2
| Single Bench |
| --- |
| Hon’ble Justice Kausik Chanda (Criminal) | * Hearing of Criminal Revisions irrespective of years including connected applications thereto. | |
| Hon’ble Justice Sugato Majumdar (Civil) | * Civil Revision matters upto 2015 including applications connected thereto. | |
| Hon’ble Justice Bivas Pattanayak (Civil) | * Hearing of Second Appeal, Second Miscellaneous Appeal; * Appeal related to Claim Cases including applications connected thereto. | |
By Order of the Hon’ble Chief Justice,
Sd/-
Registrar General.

*Work task*: Exactly as shown above, write out all the records.

*Response to the task*:
2
| Single Bench |
| --- |
| Hon’ble Justice Kausik Chanda (Criminal) | * Hearing of Criminal Revisions irrespective of years including connected applications thereto. | |
| Hon’ble Justice Sugato Majumdar (Civil) | * Civil Revision matters upto 2015 including applications connected thereto. | |
| Hon’ble Justice Bivas Pattanayak (Civil) | * Hearing of Second Appeal, Second Miscellaneous Appeal; * Appeal related to Claim Cases including applications connected thereto. | |
By Order of the Hon’ble Chief Justice,
Sd/-
Registrar General.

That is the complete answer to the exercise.